Ad hoc fallacies are explanations dressed up in lieu of argument or of valid explanation. The term is derived from the the Latin for "special purpose".
Both explanations and arguments serve important purposes, so it is vital to recognize fallacies of logic, misinformation and ad hoc rationalizations when determining the validity of an argument or explanation. Ad hoc pseudoexplanations may resemble valid explanations, but they lack the coherent logical or empirical support that validates legitimate explanations.
The difficulty with ad hoc pseudoexplanations arises in their misapplication for the sole purpose of supporting a favored hypothesis, particularly a hypotheses that lacks logical or empirical support. In this sense, ad hoc rationalizations are acts of desperation. These pseudoexplanations are essentially rabbits pulled from hats when confronted with inconvenient facts that threaten to refute one’s favoured belief or theory.
Ad hoc rationalizations employ arbitrary introduction of new, special-purpose elements into an argument in order to make the argument appear valid.
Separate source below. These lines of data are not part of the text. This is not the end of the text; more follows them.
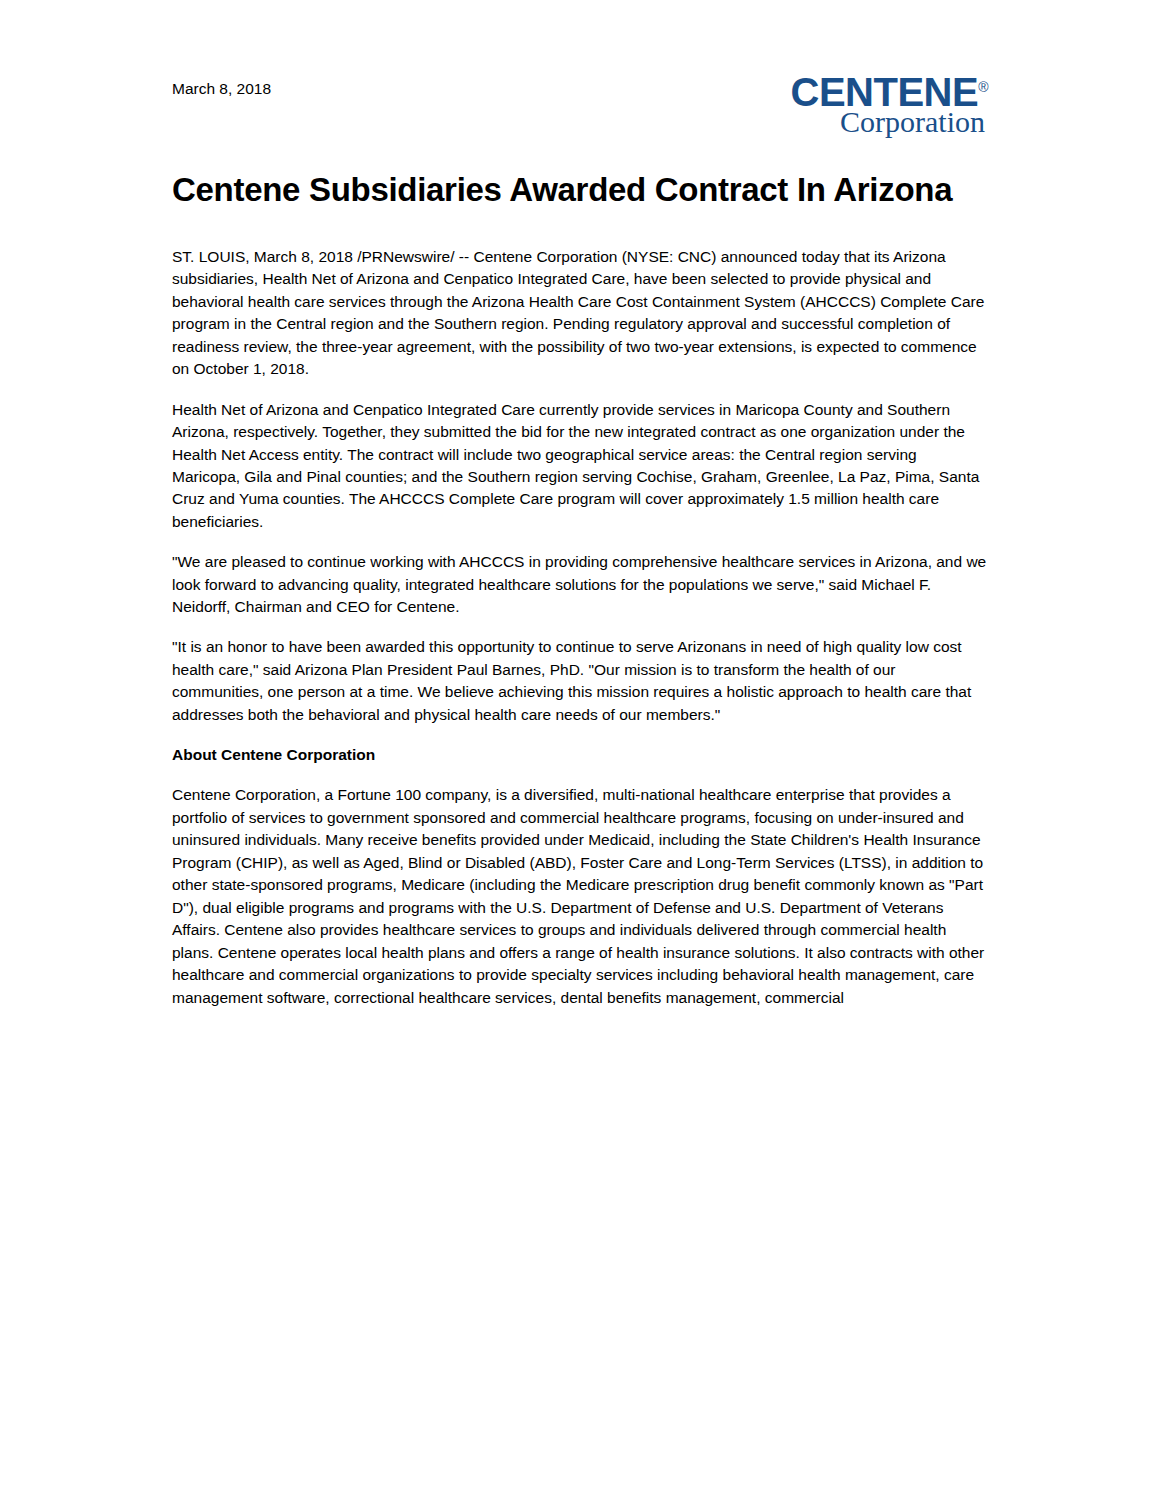March 8, 2018
CENTENE®
Corporation
Centene Subsidiaries Awarded Contract In Arizona
ST. LOUIS, March 8, 2018 /PRNewswire/ -- Centene Corporation (NYSE: CNC) announced today that its Arizona subsidiaries, Health Net of Arizona and Cenpatico Integrated Care, have been selected to provide physical and behavioral health care services through the Arizona Health Care Cost Containment System (AHCCCS) Complete Care program in the Central region and the Southern region. Pending regulatory approval and successful completion of readiness review, the three-year agreement, with the possibility of two two-year extensions, is expected to commence on October 1, 2018.
Health Net of Arizona and Cenpatico Integrated Care currently provide services in Maricopa County and Southern Arizona, respectively. Together, they submitted the bid for the new integrated contract as one organization under the Health Net Access entity. The contract will include two geographical service areas: the Central region serving Maricopa, Gila and Pinal counties; and the Southern region serving Cochise, Graham, Greenlee, La Paz, Pima, Santa Cruz and Yuma counties. The AHCCCS Complete Care program will cover approximately 1.5 million health care beneficiaries.
"We are pleased to continue working with AHCCCS in providing comprehensive healthcare services in Arizona, and we look forward to advancing quality, integrated healthcare solutions for the populations we serve," said Michael F. Neidorff, Chairman and CEO for Centene.
"It is an honor to have been awarded this opportunity to continue to serve Arizonans in need of high quality low cost health care," said Arizona Plan President Paul Barnes, PhD. "Our mission is to transform the health of our communities, one person at a time. We believe achieving this mission requires a holistic approach to health care that addresses both the behavioral and physical health care needs of our members."
About Centene Corporation
Centene Corporation, a Fortune 100 company, is a diversified, multi-national healthcare enterprise that provides a portfolio of services to government sponsored and commercial healthcare programs, focusing on under-insured and uninsured individuals. Many receive benefits provided under Medicaid, including the State Children's Health Insurance Program (CHIP), as well as Aged, Blind or Disabled (ABD), Foster Care and Long-Term Services (LTSS), in addition to other state-sponsored programs, Medicare (including the Medicare prescription drug benefit commonly known as "Part D"), dual eligible programs and programs with the U.S. Department of Defense and U.S. Department of Veterans Affairs. Centene also provides healthcare services to groups and individuals delivered through commercial health plans. Centene operates local health plans and offers a range of health insurance solutions. It also contracts with other healthcare and commercial organizations to provide specialty services including behavioral health management, care management software, correctional healthcare services, dental benefits management, commercial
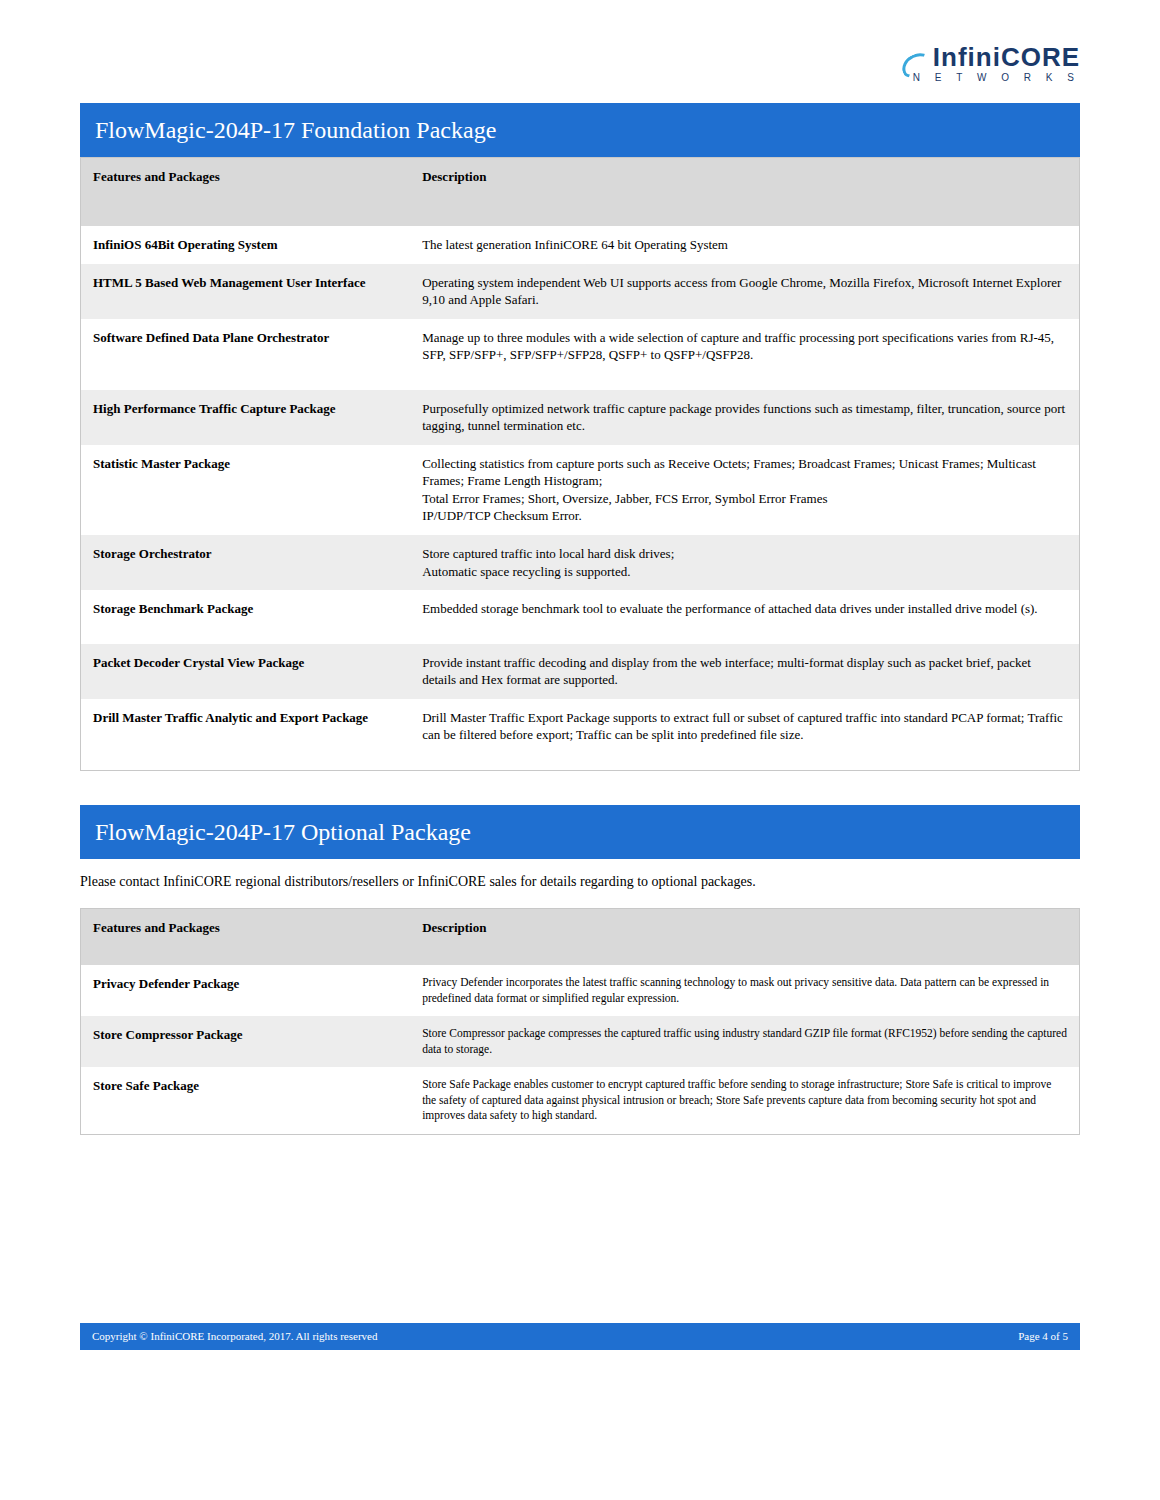Infini CORE
N E T W O R K S
FlowMagic-204P-17 Foundation Package
| Features and Packages | Description |
| --- | --- |
| InfiniOS 64Bit Operating System | The latest generation InfiniCORE 64 bit Operating System |
| HTML 5 Based Web Management User Interface | Operating system independent Web UI supports access from Google Chrome, Mozilla Firefox, Microsoft Internet Explorer 9,10 and Apple Safari. |
| Software Defined Data Plane Orchestrator | Manage up to three modules with a wide selection of capture and traffic processing port specifications varies from RJ-45, SFP, SFP/SFP+, SFP/SFP+/SFP28, QSFP+ to QSFP+/QSFP28. |
| High Performance Traffic Capture Package | Purposefully optimized network traffic capture package provides functions such as timestamp, filter, truncation, source port tagging, tunnel termination etc. |
| Statistic Master Package | Collecting statistics from capture ports such as Receive Octets; Frames; Broadcast Frames; Unicast Frames; Multicast Frames; Frame Length Histogram; Total Error Frames; Short, Oversize, Jabber, FCS Error, Symbol Error Frames IP/UDP/TCP Checksum Error. |
| Storage Orchestrator | Store captured traffic into local hard disk drives; Automatic space recycling is supported. |
| Storage Benchmark Package | Embedded storage benchmark tool to evaluate the performance of attached data drives under installed drive model (s). |
| Packet Decoder Crystal View Package | Provide instant traffic decoding and display from the web interface; multi-format display such as packet brief, packet details and Hex format are supported. |
| Drill Master Traffic Analytic and Export Package | Drill Master Traffic Export Package supports to extract full or subset of captured traffic into standard PCAP format; Traffic can be filtered before export; Traffic can be split into predefined file size. |
FlowMagic-204P-17 Optional Package
Please contact InfiniCORE regional distributors/resellers or InfiniCORE sales for details regarding to optional packages.
| Features and Packages | Description |
| --- | --- |
| Privacy Defender Package | Privacy Defender incorporates the latest traffic scanning technology to mask out privacy sensitive data. Data pattern can be expressed in predefined data format or simplified regular expression. |
| Store Compressor Package | Store Compressor package compresses the captured traffic using industry standard GZIP file format (RFC1952) before sending the captured data to storage. |
| Store Safe Package | Store Safe Package enables customer to encrypt captured traffic before sending to storage infrastructure; Store Safe is critical to improve the safety of captured data against physical intrusion or breach; Store Safe prevents capture data from becoming security hot spot and improves data safety to high standard. |
Copyright © InfiniCORE Incorporated, 2017. All rights reserved Page 4 of 5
These are probably elements that have convinced the arguer, who likely is emotionally committed to the conclusion to be drawn; sometimes for emotional reasons that are not immediately evident from the line of argument.
Ad hoc rationalizations, as distinct from legitimate explanations, are identifiable by several features: lack coherence, misapplied to single instances, run counter to accepted knowledge, explain nothing, and lack testable consequences.
Christian apologetics, indeed all religious apologetics, faced with utter lack of evidence or with counterevidence necessarily relies upon fallacies of logic and ad hoc pseudoexplanations. Some ad hoc apologist pseudoexplanations are very sophisticated indeed, reflecting the historic waste of great minds.
Probably the most familiar ad hoc rationalization is, "God works in mysterious ways."
Common ad hoc constructions take the forms:
● “Of course you do not see that I am right! As it says in [quote inserted], our [authority*] warns us that [preventer^] ensures that the wicked will refuse to see the Truth!”
● "Of course the [whoevers^^] did not see the [whatever**], [whatevers**] will not manifest to those who do not believe."
● "Of course the [whoevers^^] did not find evidence to support my viewpoint, they were biased by their [prejudice***]."
● "Of course the [whoevers^^] did not [action¨] the [whomever`], they were biased by their [prejudice***]."
^ insert 'Satan' (an all time favourite in such fallacious retorts), 'atheist', 'militant atheist' ("Quick get the gun, I see a Christian!"), 'liberal', 'Dawkins / Dennett / Harris /Hitchens', or, most ridiculous of all, 'science'.
^^ insert 'researcher', 'investigator', 'scientist', 'evolutionist', 'doctor', 'epidemiologist', 'expert', 'psychologist', etc.
* insert 'Bible', 'Scriptures', 'Jesus', 'church', 'priest', 'pastor', etc.** insert 'ghost', 'fairy', 'ESP', 'God', etc.
*** insert 'a priori assumption' (a misuse of 'a priori', incidentally), 'self-interest', 'self-protection', "brotherhood", 'prejudice', 'atheism', 'secularism', 'liberalism', 'environmentalism', 'socialism', 'cultism', 'Dawkinism,' 'Darwinism', 'greed' (always a big favorite with the conceptually challenged), etc.
¨ insert identities ("implied") 'creationist', "IDiot" ('intelligent design' creationist'), 'theist', 'apologist', 'religionist', 'fundamentalist', 'televangelist', 'bigot', 'racist', 'sexist', 'homophobe', etc.
` insert 'believe', 'agree with', 'hire', 'support'
We have all seen and heard variants of these fallacious pseudoarguments ad nauseam!